According to the above configuration, for example, the switch 24
Is turned on between the terminals 24a and 24c of
Since the signal input to the A / D conversion circuit 25 is limited to alternating current, the modulated light to be measured can be measured without supplying a saturated signal.

[0037]

As described above, according to the present invention, the light detecting means converts an incident optical signal into an electric signal,
By supplying an electric signal to the first amplifying means via an inductor and supplying an electric signal to the second amplifying means via a capacitor, the continuous light component and the modulated light component are separated and measured. Therefore, even for an optical signal in which continuous light and modulated light are superimposed, it is possible to expand the dynamic range and measure accurately. Further, the envelope detection means performs envelope detection on the AC signal output from the second amplification means, and the division means divides the output signal of the envelope detection means by the output signal of the first amplification means, thereby obtaining an optical signal. An optical signal measuring instrument capable of calculating the modulation factor in real time can be realized.

[Brief description of the drawings]

FIG. 1 is a circuit diagram showing a configuration of an optical signal measuring device according to an embodiment of the present invention.

FIG. 2 is a diagram showing current-voltage conversion characteristics according to the embodiment.

FIG. 3 is a block diagram showing a configuration of an optical modulation degree measuring device to which the circuit shown in FIG. 1 is applied.

FIG. 4 is a block diagram showing a configuration of an optical power meter to which the circuit shown in FIG. 1 is applied.

FIG. 5 is a block diagram showing a configuration of a conventional optical signal measuring device.

6 is a diagram showing current-voltage conversion characteristics of the operational amplifier 54 in the configuration shown in FIG.

[Explanation of symbols]

 REFERENCE SIGNS LIST 1 photodetector (photodetector) 2 inductor 5 current / voltage converter (first amplifier) 12 capacitor 15 current / voltage converter (second amplifier) 19 peak detector (envelope detector)

──────────────────────────────────────────────────続 き Continued on the front page (51) Int.Cl. ⁶ Identification code Agency reference number FI Technical indication G01J 1/44

Claims (2)

[Claims] A light detecting means for converting an incident light signal into an electric signal; and an inductor connected to an output terminal of the light detecting means.
And a capacitor (12), the electric signal is supplied via the inductor, and first amplifying means (5) for amplifying the electric signal.

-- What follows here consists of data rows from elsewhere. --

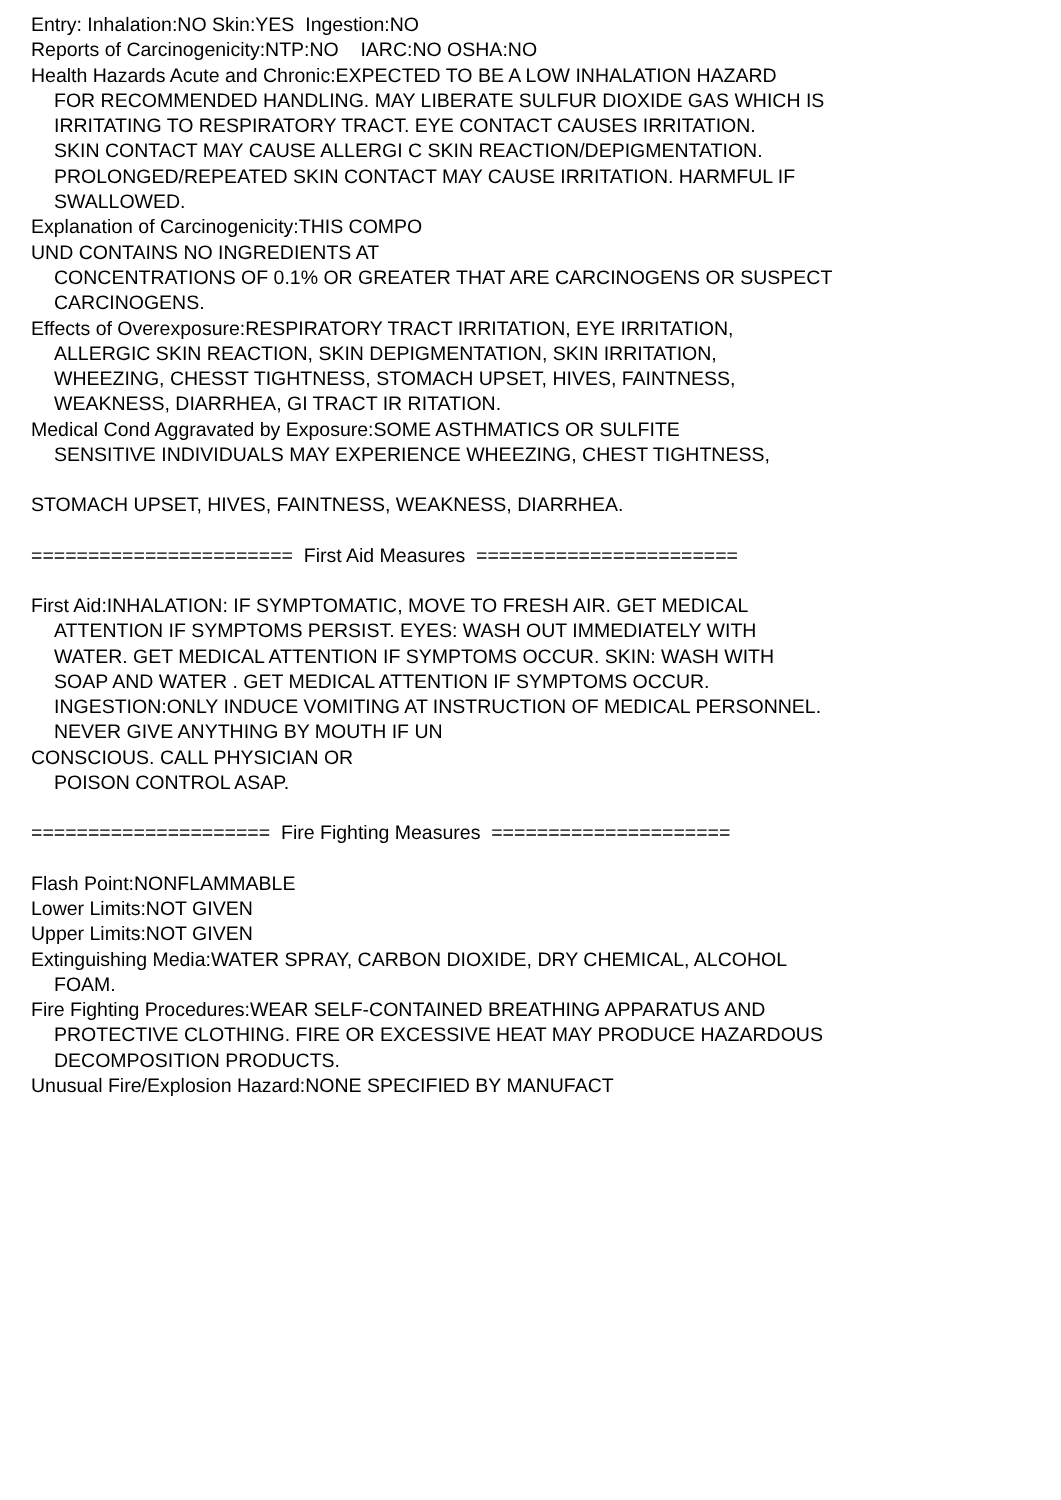Entry: Inhalation:NO Skin:YES Ingestion:NO
Reports of Carcinogenicity:NTP:NO IARC:NO OSHA:NO
Health Hazards Acute and Chronic:EXPECTED TO BE A LOW INHALATION HAZARD
FOR RECOMMENDED HANDLING. MAY LIBERATE SULFUR DIOXIDE GAS WHICH IS
IRRITATING TO RESPIRATORY TRACT. EYE CONTACT CAUSES IRRITATION.
SKIN CONTACT MAY CAUSE ALLERGI C SKIN REACTION/DEPIGMENTATION.
PROLONGED/REPEATED SKIN CONTACT MAY CAUSE IRRITATION. HARMFUL IF
SWALLOWED.
Explanation of Carcinogenicity:THIS COMPO
UND CONTAINS NO INGREDIENTS AT
CONCENTRATIONS OF 0.1% OR GREATER THAT ARE CARCINOGENS OR SUSPECT
CARCINOGENS.
Effects of Overexposure:RESPIRATORY TRACT IRRITATION, EYE IRRITATION,
ALLERGIC SKIN REACTION, SKIN DEPIGMENTATION, SKIN IRRITATION,
WHEEZING, CHESST TIGHTNESS, STOMACH UPSET, HIVES, FAINTNESS,
WEAKNESS, DIARRHEA, GI TRACT IR RITATION.
Medical Cond Aggravated by Exposure:SOME ASTHMATICS OR SULFITE
SENSITIVE INDIVIDUALS MAY EXPERIENCE WHEEZING, CHEST TIGHTNESS,
STOMACH UPSET, HIVES, FAINTNESS, WEAKNESS, DIARRHEA.
======================= First Aid Measures =======================
First Aid:INHALATION: IF SYMPTOMATIC, MOVE TO FRESH AIR. GET MEDICAL
ATTENTION IF SYMPTOMS PERSIST. EYES: WASH OUT IMMEDIATELY WITH
WATER. GET MEDICAL ATTENTION IF SYMPTOMS OCCUR. SKIN: WASH WITH
SOAP AND WATER . GET MEDICAL ATTENTION IF SYMPTOMS OCCUR.
INGESTION:ONLY INDUCE VOMITING AT INSTRUCTION OF MEDICAL PERSONNEL.
NEVER GIVE ANYTHING BY MOUTH IF UN
CONSCIOUS. CALL PHYSICIAN OR
POISON CONTROL ASAP.
===================== Fire Fighting Measures =====================
Flash Point:NONFLAMMABLE
Lower Limits:NOT GIVEN
Upper Limits:NOT GIVEN
Extinguishing Media:WATER SPRAY, CARBON DIOXIDE, DRY CHEMICAL, ALCOHOL
FOAM.
Fire Fighting Procedures:WEAR SELF-CONTAINED BREATHING APPARATUS AND
PROTECTIVE CLOTHING. FIRE OR EXCESSIVE HEAT MAY PRODUCE HAZARDOUS
DECOMPOSITION PRODUCTS.
Unusual Fire/Explosion Hazard:NONE SPECIFIED BY MANUFACT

The electric signal is supplied via the capacitor, and the electric signal is supplied. And a second amplifying means (15) for amplifying the optical signal. 2. An envelope detection means (19) for envelope-detecting an AC signal output from said second amplification means, and an output signal of said envelope detection means is divided by an output signal of said first amplification means. The optical signal measuring device according to claim 1, further comprising a dividing unit (20) for calculating a modulation degree of the optical signal.